Nein, ich habe viel zu viele Zweifel über mich selbst. Beim Schauspielen bist du ständig auf dich selbst zurückgeworfen. Malen wir uns aus, es würde bei einer Vorstellung nicht geklatscht, sondern gebuht. Dann liegt es an mir und meinem Körper, meiner Stimme, meinem Intellekt und meiner Fantasie. Ein schrecklicher Beruf, weil man sich das Hirn über so viele Dinge zermartert, die vielleicht gar nicht wichtig sind im Leben. Aber der Applaus ist toll. Da fühlt man sich bestätigt.

Sie haben gleich in Ihrem ersten Film eine Hauptrolle ergattert. Sie müssten eigentlich nicht zweifeln.

Wer weiß? Vielleicht bin ich auch nur eine Sternschnuppe oder ein One-Hit-Wonder. Das kann gleich wieder vorbei sein, was ich nicht hoffe. Weil ich habe sehr Lust.

Auch auf die vielen Interviews, die nun auf Sie zukommen werden?

Am allerliebsten würde ich es halten wie Tom Waits. Aber das ist beim ersten Film vielleicht schwierig.

Ich glaube, das müssen Sie erklären.

Waits hat eine Kunstfigur erfunden, die ständig besoffen ist. Er selbst ist ja trocken, gibt keine Interviews und lebt mit seiner Frau und den zwei oder drei Kindern ein idyllisches Leben irgendwo am Land.

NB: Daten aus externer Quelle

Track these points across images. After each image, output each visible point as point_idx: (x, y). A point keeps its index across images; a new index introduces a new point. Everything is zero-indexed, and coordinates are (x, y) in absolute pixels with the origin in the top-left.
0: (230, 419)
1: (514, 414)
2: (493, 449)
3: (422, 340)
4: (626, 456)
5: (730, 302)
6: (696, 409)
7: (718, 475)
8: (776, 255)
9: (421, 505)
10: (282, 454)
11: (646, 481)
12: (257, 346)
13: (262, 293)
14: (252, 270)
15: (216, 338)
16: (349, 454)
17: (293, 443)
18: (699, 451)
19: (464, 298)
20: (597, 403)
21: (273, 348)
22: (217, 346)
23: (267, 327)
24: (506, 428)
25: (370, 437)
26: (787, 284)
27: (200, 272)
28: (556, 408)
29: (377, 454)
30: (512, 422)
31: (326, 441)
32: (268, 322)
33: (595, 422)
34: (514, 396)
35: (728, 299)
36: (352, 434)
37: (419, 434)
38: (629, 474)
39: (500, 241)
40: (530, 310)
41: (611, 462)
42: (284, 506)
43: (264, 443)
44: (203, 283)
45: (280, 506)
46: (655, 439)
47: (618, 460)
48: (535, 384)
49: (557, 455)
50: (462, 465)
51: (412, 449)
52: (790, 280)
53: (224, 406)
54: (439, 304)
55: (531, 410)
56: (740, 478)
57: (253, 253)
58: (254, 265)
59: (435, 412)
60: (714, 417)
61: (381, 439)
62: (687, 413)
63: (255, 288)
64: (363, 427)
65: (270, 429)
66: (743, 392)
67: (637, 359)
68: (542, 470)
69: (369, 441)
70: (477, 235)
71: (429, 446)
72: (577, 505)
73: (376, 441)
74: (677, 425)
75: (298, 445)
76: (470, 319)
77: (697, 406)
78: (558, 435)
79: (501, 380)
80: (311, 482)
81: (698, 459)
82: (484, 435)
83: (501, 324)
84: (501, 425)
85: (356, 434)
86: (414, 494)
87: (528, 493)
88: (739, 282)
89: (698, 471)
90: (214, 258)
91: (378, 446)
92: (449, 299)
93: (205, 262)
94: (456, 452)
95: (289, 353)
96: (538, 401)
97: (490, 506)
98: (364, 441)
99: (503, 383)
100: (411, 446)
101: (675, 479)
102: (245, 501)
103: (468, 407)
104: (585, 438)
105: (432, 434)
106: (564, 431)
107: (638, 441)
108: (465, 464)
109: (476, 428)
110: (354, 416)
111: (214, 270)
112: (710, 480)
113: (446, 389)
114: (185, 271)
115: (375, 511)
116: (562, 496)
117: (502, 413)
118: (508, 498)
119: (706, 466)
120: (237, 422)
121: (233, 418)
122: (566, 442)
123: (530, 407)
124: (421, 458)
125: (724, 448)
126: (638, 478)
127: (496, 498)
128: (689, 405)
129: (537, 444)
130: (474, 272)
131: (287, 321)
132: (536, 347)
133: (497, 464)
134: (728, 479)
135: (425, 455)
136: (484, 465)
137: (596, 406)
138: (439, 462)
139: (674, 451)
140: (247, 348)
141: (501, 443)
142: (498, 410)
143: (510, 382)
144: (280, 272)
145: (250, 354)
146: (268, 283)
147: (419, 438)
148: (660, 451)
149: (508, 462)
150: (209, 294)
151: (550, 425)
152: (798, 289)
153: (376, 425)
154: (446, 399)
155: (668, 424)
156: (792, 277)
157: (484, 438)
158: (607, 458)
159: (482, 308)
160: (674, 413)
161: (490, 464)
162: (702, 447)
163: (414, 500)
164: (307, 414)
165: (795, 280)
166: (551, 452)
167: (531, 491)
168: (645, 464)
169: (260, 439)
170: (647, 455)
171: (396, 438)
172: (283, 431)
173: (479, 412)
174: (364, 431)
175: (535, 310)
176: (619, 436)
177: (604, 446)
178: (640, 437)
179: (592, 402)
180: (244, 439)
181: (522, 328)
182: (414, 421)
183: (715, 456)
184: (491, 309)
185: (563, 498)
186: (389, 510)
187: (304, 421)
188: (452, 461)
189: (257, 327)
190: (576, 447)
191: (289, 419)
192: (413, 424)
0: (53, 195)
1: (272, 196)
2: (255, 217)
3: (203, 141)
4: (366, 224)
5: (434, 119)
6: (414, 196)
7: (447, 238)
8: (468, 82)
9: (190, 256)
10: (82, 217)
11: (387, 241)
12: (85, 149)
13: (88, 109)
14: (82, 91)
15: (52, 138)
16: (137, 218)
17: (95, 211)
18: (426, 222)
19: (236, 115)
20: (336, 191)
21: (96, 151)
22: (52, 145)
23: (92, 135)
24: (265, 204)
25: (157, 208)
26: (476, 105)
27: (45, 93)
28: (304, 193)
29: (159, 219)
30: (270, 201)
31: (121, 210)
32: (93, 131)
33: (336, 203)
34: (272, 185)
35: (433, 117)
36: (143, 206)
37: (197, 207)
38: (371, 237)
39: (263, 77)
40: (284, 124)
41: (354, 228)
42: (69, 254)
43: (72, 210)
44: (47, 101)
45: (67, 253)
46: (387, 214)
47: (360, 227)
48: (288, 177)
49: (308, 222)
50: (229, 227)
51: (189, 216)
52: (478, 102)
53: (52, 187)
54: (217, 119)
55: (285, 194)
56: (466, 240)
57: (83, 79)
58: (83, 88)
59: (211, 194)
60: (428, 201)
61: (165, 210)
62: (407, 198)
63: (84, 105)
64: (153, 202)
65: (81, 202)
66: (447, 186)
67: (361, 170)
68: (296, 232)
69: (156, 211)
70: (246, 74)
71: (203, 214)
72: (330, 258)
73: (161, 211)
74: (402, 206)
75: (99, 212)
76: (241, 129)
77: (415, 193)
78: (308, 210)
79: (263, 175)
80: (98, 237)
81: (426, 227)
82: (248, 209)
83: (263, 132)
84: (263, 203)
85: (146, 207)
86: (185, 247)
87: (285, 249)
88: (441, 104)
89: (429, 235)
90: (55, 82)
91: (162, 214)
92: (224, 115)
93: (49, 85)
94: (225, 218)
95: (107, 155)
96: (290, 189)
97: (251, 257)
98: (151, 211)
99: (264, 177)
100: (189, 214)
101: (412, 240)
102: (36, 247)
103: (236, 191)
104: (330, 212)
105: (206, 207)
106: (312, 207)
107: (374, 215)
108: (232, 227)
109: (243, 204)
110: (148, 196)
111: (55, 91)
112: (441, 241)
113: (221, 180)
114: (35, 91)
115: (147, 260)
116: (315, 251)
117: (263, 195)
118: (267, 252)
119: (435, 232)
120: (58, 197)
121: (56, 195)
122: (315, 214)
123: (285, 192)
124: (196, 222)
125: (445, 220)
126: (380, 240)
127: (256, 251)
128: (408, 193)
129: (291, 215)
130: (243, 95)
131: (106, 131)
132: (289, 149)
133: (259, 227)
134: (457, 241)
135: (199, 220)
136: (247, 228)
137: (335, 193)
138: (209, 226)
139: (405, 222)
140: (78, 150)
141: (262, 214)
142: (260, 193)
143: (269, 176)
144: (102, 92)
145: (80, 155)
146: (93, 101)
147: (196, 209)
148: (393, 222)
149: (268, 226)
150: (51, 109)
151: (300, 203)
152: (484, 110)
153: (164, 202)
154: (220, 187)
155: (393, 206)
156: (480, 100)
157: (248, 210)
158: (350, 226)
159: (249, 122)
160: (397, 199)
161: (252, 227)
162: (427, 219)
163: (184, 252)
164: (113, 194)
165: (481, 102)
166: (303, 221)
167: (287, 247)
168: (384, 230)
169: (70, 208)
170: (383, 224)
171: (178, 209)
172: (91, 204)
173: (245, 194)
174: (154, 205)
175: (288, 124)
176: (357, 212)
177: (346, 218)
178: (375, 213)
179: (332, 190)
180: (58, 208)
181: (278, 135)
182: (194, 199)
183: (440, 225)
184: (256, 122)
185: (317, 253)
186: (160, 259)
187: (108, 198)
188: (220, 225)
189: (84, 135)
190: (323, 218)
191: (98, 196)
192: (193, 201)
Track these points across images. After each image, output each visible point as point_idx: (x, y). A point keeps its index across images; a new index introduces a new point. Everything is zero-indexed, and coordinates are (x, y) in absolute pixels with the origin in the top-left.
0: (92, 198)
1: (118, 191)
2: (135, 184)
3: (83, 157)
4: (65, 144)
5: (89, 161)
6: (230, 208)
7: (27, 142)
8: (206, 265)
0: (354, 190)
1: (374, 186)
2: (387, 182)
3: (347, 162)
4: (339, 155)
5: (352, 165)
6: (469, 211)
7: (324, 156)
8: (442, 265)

Er macht trotzdem seine Kunst, dreht trotzdem seine Filme und das finde ich großartig. Weil: Es braucht den Ausgleich, es braucht die Stille.

Sind Sie derzeit glücklich, Noah?

Ich bin nie glücklich, aber ja, klar. Ich bin okay. Es geht mir ja nicht schlecht. Ich wohne in einem Sozialstaat und spreche die Sprache des Landes, aus dem ich komme. Das ist schon mal ein riesengroßes Glück. Ich habe so ein bisschen den Jackpot gezogen, was meine Lebenssituation angeht. Wäre ich unglücklich, würde ich meinem Leben ziemlich den Finger zeigen.

Trotzdem ertappt man sich oft dabei, zu hadern, nicht?

Absolut. Ich bin trotzdem unzufrieden. Immer wieder mal. Das wechselt von Sekunde zu Sekunde.

Dann haben Sie ein wirklich anstrengendes Leben.

Das glaube ich auch. Und trotzdem ist alles gut.

Möchten Sie noch etwas loswerden?

Nein, überhaupt nichts. Ich möchte jetzt frühstücken.

Noah Saavedra, 25, wurde in einer alternativen Geburtsklinik im Burgenland geboren und wuchs in Wien auf. Unentschlossen, was er mit seinem Leben anfangen sollte, bewarb sich der Sohn einer Chilenin und eines Wieners am Burgtheater und wurde prompt für die „Junge Burg“ engagiert. Als Saavedra für seine erste Filmrolle vorsprach, wurde er gleich als Hauptdarsteller engagiert. Derzeit lebt er in Berlin und besucht die Schauspielschule Ernst Busch. Auf die Frage, warum er nicht in Wien geblieben ist, meint er: „Ich wollte es mir nicht so einfach machen.“

Ab 7. Oktober ist Noah Saavedra im Film „Egon Schiele – Tod und Mädchen“ zu sehen. Er spielt die Hauptrolle und ist nicht nur aus schauspielerischer Sicht ein Hingucker.